American historian (1907–1996)

John Baptist Wolf (July 16, 1907 – April 22, 1996) was an American historian, specializing in modern European history.

==Life==
Born in Ouray, Colorado, on July 16, 1907, Wolf was the son of a German immigrant.

Wolf received his B.A. and M.A. from the University of Colorado, then attended Northwestern University, before entering the doctoral program at the University of Minnesota. He received his doctorate in 1934 for a dissertation on the diplomatic history of the Baghdad Railway, published in 1936.

Wolf began his teaching career at the University of Missouri in 1934, remaining there until 1943, when he took a position at the University of Minnesota.

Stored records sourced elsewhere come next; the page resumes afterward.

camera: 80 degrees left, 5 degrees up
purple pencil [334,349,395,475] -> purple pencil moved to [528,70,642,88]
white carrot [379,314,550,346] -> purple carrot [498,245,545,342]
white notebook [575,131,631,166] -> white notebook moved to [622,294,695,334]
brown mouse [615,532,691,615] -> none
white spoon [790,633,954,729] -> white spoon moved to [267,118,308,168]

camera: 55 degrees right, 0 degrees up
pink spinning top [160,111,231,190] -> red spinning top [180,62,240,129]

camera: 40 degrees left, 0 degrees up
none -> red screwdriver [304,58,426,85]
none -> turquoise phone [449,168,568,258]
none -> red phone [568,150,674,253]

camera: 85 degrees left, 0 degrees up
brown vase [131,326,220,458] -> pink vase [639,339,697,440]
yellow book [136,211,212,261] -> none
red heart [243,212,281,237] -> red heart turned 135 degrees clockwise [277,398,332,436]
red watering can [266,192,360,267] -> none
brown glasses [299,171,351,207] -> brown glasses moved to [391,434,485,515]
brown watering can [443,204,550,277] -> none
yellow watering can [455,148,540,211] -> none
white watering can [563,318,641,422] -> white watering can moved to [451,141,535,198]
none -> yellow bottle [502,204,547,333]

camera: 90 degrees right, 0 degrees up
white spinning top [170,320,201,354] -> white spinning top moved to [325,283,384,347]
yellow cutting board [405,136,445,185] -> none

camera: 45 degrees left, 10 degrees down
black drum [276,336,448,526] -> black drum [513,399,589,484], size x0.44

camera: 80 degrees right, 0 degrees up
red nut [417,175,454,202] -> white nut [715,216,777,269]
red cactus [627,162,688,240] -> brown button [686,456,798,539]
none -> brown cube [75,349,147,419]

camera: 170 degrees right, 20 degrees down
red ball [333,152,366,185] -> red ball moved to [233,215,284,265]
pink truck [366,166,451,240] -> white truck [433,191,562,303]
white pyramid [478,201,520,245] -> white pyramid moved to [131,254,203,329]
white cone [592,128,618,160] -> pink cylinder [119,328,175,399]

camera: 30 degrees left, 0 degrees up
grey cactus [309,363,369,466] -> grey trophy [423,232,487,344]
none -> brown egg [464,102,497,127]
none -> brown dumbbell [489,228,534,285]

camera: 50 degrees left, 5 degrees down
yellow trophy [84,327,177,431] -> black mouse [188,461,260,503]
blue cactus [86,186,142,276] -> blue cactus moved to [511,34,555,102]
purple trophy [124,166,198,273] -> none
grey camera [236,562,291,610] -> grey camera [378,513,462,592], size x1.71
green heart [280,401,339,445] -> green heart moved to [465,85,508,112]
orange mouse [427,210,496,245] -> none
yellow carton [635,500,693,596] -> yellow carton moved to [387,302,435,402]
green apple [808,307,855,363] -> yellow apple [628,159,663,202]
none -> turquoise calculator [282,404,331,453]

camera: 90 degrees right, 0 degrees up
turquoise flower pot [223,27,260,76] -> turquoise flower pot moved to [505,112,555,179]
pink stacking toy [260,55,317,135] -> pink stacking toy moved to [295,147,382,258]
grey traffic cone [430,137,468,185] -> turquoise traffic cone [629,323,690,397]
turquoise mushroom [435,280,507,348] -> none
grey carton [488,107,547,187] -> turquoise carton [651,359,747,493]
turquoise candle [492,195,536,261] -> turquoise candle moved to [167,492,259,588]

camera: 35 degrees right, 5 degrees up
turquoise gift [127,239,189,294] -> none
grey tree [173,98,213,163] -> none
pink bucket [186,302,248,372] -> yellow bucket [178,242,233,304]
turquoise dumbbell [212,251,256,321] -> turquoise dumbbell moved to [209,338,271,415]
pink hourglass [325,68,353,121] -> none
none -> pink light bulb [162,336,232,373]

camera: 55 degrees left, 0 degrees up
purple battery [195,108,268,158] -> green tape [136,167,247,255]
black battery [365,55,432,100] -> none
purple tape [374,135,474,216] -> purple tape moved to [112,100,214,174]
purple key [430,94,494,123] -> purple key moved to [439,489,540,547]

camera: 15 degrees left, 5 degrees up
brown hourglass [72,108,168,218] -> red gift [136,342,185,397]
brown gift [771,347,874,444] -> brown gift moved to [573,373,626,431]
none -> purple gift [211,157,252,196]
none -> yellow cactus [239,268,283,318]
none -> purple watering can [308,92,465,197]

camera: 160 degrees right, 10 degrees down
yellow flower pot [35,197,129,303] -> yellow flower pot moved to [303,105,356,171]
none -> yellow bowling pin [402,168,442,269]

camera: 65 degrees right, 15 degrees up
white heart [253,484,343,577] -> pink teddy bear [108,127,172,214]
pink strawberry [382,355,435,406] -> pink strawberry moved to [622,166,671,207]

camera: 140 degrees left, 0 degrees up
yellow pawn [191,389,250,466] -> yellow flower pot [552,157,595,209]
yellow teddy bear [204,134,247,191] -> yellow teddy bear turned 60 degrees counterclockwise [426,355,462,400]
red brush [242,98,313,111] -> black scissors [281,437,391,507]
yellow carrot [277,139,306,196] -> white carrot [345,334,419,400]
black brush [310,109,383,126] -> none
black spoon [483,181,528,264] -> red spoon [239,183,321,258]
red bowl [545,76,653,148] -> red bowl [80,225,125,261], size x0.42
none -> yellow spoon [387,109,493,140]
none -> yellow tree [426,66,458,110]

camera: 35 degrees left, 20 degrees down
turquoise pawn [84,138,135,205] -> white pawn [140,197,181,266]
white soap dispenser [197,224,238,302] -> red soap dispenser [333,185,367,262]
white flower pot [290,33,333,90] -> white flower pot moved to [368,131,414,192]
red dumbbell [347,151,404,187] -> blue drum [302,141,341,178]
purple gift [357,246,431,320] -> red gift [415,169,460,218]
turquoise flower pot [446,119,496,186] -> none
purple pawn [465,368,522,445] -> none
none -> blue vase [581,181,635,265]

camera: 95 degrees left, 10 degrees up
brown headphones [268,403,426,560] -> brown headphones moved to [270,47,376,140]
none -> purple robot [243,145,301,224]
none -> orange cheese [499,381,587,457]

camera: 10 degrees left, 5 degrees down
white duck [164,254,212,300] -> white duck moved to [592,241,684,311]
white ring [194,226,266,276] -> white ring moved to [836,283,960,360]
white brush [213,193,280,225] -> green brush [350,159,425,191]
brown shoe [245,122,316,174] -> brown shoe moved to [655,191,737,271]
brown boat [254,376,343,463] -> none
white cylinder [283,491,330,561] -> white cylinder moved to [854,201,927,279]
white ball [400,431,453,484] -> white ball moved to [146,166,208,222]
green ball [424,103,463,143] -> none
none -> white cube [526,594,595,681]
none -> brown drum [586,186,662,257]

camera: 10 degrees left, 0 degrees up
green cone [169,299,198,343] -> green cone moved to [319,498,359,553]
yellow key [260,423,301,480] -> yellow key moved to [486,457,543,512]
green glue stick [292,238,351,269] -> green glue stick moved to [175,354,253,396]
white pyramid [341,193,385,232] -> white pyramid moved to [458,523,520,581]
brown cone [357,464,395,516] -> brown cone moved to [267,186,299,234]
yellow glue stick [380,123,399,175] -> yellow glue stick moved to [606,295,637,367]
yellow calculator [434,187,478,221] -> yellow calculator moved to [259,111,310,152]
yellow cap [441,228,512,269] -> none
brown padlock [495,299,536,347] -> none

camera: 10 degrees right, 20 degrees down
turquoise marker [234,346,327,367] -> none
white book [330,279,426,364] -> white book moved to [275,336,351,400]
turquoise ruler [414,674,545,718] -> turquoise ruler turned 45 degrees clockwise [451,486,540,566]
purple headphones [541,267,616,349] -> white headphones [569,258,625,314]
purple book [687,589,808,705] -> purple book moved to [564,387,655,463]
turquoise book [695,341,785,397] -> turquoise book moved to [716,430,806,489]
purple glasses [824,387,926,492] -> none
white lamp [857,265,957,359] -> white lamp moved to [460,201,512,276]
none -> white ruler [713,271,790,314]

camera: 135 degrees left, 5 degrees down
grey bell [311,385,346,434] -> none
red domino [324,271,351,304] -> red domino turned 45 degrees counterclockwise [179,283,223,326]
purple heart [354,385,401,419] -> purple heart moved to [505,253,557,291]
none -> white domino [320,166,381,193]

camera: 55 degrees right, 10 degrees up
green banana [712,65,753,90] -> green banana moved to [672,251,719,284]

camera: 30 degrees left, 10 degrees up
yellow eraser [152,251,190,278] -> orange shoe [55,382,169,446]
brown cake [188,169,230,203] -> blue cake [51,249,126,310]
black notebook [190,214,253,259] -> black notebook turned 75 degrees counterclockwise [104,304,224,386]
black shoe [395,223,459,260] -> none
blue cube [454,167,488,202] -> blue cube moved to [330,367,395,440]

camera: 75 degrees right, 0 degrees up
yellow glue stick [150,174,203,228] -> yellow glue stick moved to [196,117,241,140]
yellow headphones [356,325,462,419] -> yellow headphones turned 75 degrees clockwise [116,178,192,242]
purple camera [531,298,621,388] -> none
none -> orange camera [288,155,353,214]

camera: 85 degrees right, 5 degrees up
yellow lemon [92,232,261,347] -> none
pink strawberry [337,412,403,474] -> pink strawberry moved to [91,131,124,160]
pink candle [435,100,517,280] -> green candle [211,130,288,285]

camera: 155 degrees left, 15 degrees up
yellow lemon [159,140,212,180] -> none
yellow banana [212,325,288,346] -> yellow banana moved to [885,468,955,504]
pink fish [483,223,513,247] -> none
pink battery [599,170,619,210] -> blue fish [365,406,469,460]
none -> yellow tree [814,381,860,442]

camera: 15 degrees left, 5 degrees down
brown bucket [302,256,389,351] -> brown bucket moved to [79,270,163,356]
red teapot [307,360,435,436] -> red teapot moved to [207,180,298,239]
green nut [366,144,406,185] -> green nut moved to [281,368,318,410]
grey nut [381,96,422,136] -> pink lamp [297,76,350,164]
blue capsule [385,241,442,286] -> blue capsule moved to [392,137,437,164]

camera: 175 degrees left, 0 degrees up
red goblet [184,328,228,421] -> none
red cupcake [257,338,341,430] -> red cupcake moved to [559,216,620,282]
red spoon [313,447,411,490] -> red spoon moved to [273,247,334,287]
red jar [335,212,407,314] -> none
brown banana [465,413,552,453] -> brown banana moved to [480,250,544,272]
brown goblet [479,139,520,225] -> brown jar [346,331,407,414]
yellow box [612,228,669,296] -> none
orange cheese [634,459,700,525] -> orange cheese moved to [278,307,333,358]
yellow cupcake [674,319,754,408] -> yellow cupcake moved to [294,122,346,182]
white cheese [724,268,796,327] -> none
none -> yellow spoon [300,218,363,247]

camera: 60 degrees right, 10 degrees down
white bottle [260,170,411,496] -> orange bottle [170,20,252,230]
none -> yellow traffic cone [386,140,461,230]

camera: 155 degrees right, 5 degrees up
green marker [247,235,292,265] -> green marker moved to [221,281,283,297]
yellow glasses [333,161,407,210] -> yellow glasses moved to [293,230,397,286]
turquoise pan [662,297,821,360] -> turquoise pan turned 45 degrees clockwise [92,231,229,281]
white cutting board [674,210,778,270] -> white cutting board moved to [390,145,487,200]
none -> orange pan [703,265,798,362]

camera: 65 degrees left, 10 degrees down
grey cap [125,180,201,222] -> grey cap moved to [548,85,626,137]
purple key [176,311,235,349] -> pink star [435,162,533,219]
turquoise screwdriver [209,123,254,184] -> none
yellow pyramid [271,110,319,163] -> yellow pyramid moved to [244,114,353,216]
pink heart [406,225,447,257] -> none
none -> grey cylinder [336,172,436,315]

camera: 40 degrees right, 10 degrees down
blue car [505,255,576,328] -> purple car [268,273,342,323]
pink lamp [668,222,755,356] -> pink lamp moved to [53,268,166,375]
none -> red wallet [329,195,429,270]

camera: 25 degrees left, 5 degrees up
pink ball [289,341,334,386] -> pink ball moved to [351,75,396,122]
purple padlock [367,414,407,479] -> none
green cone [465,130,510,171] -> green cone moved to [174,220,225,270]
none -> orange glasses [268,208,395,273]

In 1966 he moved to the University of Illinois, Chicago Circle, retiring in 1974 as professor emeritus.
Wolf died of leukemia on April 22, 1996 while living in a retirement community located near Syracuse. Writing his obituary (AHA Perspectives Dec. 1996), two of his students, Joseph Klaits and John T. O'Connor, recalled "his wit, passion for history, and zest for life" that stimulated his classes.

==Work==
Wolf published a number of important books, including France, 1815 to the Present (1940), The Emergence of the Great Powers (1685–1715) (1951), Toward a European Balance of Power (1640–1720) (1969). His most important study was the major biography, Louis XIV (1968).

In retirement Wolf published The Barbary Coast: Algiers under the Turks, 1500-1730 (1979), which was translated into Arabic. He was twice a fellow of the John Simon Guggenheim Memorial Foundation, first in Paris (1959–60), then in Madrid (1967–68). For his work in French history, Wolf was decorated as a Chevalier des Palmes Académiques by the French government in 1979. He was also president of the Society for French Historical Studies (1968–69).